Former Maryland Rep. John Delaney, a moderate, called out the far-lefties for “bad policies like Medicare for All, free everything, and impossible promises that will turn off independent voters and get Trump re-elected.” For his troubles, he earned a rebuke from Mrs. Warren who said, “I don’t understand why anybody goes to all the trouble of running for president of the United States to talk about what we really can’t do and shouldn’t fight for.”

The U.S. Constitution regards “life, liberty, and the pursuit of happiness” as unalienable rights. To these, Democrats have added universal health care. Green Mountain Care in Mr. Sanders’ home state was discarded as too expensive, yet each candidate is pledging some form of government-guaranteed health care proposal, generically described as Medicare for All.

Neither promise nor prayer can produce the trillions annually that would be required to provide citizens, not to mention illegal immigrants, with the medical coverage Democrats are proposing. Americans are simply not going to spend upwards of half of their paychecks on health care. Democrats who dispute this are more disingenuous than Barack Obama when he promised voters Obamacare would save the average family $2,500 a year.

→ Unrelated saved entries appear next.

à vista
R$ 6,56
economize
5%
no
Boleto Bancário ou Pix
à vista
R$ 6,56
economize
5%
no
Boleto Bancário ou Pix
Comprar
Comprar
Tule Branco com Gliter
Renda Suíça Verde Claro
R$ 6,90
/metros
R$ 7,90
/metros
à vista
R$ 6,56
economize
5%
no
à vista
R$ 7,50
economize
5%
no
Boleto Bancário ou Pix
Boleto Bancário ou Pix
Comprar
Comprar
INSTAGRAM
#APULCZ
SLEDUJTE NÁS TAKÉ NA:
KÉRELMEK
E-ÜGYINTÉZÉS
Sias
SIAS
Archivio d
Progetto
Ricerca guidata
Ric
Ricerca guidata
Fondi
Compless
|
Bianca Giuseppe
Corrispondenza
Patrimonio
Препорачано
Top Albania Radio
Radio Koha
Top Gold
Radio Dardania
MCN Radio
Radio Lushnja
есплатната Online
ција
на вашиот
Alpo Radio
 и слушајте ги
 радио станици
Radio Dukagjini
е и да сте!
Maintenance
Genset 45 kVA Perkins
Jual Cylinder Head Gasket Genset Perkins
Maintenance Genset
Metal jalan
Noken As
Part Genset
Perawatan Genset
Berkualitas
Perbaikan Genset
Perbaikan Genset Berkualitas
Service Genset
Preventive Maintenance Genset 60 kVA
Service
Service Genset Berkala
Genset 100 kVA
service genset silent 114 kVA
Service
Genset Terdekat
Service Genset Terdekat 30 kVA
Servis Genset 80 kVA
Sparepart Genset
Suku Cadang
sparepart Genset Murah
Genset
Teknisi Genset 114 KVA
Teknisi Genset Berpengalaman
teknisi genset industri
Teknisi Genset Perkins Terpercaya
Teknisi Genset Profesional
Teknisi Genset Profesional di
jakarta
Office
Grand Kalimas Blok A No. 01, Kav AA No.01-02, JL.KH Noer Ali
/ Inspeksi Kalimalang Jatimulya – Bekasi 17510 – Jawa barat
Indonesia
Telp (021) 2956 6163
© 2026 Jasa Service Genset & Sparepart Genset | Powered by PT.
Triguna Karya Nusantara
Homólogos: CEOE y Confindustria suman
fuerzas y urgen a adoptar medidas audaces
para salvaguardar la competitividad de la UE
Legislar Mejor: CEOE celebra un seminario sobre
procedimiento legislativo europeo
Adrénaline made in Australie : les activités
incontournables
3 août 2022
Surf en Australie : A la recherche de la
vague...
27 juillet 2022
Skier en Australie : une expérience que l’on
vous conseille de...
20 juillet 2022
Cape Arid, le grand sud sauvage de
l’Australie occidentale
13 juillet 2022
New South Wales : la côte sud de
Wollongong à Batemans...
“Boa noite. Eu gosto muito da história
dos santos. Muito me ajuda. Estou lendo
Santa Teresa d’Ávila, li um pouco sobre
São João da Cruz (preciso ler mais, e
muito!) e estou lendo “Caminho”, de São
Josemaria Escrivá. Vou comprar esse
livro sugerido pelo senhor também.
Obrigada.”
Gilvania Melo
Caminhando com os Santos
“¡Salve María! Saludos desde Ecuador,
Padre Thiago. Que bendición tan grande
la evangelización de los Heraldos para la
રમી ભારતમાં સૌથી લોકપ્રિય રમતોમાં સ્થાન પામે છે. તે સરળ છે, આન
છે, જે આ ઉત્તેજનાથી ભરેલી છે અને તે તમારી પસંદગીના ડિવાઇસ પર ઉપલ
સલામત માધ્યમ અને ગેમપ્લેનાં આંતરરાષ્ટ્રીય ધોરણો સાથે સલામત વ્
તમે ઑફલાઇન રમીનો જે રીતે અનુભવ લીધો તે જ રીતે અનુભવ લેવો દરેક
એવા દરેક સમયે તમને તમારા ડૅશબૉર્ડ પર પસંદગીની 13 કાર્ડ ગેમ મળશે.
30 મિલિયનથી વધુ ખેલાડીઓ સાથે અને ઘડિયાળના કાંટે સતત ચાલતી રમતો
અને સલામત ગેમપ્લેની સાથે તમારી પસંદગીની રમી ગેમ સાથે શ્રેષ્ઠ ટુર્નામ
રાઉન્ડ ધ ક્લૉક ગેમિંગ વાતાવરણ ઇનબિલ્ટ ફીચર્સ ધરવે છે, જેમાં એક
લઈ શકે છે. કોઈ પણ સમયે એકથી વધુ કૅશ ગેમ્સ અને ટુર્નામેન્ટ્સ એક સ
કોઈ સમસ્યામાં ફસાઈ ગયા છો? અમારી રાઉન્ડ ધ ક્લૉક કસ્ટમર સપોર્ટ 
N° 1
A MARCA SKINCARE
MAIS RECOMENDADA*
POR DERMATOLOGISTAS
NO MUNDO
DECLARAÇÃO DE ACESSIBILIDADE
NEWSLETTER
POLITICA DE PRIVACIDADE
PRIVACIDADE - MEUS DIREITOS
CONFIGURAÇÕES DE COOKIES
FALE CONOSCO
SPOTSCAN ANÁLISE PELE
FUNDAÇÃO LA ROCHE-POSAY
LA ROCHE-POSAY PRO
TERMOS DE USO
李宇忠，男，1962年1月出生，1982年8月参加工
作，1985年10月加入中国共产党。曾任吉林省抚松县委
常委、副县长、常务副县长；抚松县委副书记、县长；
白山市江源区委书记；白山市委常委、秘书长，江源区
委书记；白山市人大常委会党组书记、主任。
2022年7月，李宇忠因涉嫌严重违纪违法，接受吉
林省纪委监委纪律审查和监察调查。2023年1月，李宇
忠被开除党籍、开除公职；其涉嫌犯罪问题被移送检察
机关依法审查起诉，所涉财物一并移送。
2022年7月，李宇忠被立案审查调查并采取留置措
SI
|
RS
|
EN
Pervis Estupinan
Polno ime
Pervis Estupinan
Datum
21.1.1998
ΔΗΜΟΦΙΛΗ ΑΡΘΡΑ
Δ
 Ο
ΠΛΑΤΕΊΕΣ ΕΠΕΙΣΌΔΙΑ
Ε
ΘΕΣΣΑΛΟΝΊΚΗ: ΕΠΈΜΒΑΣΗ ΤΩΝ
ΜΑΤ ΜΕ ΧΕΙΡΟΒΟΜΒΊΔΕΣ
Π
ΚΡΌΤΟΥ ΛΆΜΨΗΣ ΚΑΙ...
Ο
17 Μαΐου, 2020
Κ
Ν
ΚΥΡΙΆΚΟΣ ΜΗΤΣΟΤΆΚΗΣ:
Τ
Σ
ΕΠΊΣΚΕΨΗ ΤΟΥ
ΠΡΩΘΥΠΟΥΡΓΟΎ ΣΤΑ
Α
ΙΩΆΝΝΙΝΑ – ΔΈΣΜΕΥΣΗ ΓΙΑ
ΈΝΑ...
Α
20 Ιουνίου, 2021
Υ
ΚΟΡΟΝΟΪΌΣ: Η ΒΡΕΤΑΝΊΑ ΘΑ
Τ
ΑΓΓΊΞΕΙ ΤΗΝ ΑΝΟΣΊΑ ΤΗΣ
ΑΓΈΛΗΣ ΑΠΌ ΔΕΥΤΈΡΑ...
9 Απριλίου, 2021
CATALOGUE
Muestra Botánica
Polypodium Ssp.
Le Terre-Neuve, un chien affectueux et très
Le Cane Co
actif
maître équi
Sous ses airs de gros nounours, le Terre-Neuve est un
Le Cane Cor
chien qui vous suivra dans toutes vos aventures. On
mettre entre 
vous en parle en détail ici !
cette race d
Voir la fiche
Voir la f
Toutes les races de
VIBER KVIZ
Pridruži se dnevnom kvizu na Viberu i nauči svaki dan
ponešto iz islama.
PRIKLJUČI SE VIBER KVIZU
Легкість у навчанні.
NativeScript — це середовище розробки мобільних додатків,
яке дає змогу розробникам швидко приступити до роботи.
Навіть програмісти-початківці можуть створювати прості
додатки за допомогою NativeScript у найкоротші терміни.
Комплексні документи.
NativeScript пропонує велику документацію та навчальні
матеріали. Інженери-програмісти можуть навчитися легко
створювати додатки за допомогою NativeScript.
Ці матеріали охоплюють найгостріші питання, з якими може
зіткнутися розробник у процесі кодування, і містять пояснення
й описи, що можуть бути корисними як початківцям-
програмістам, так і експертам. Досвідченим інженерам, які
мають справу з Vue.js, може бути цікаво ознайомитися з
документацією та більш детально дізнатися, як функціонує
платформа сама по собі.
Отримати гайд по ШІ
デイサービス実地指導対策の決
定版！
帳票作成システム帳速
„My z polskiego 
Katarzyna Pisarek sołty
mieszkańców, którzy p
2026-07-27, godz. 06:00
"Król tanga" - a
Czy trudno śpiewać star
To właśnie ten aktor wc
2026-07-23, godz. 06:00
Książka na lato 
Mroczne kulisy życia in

The long road to the White House exacts a cost that not everyone can pay, and certain competitors are running on fumes. Judging from their recent stage performance, among those falling behind the pack are former Rep. Beto O’Rourke, former Colorado Gov. John Hickenlooper, Minnesota Sen. Amy Klobuchar, former Housing and Urban Development Secretary Julian Castro, Sen. Kirsten Gillibrand and Mr. Booker.

Like an undone desperado shouting from an upper-story ledge, New York Mayor Bill De Blasio elicited the classic campaign-killing vow: “For 40 years the rich got richer and they paid less and less in taxes. It cannot go on this way. When I am president we will even up the score. We will tax the hell out of the wealthy to make this a fairer country.”

The debate stage in September may feature more elbow room as trailing candidates fall by the wayside. To be included, contestants will need backing from at least 2 percent of voters in four polls and 130,000 donors in 20 states. Only seven have met the requirements thus far: Mr. Biden, Mr. Sanders, Ms. Warren, Ms. Harris, Mr. O’Rourke, Mr. Booker and South Bend Mayor Pete Buttigieg.

Polls by Emerson and Morning Consult prior to the Detroit face-offs showed Mr. Biden leading the field with 33 percent of Democratic voters making him their first choice. Emerson had Mr. Sanders in second place with the backing of 20 percent and Ms. Warren in third with 14 percent.

Competition to extinction is never a pretty sight, but it is nature’s way of ensuring the survival of the fittest. If the Democrats’ top political marathoner proves to be a loony lefty, they might as well, in the words of Mr. Hickenlooper, “Fed-Ex the election to Donald Trump.”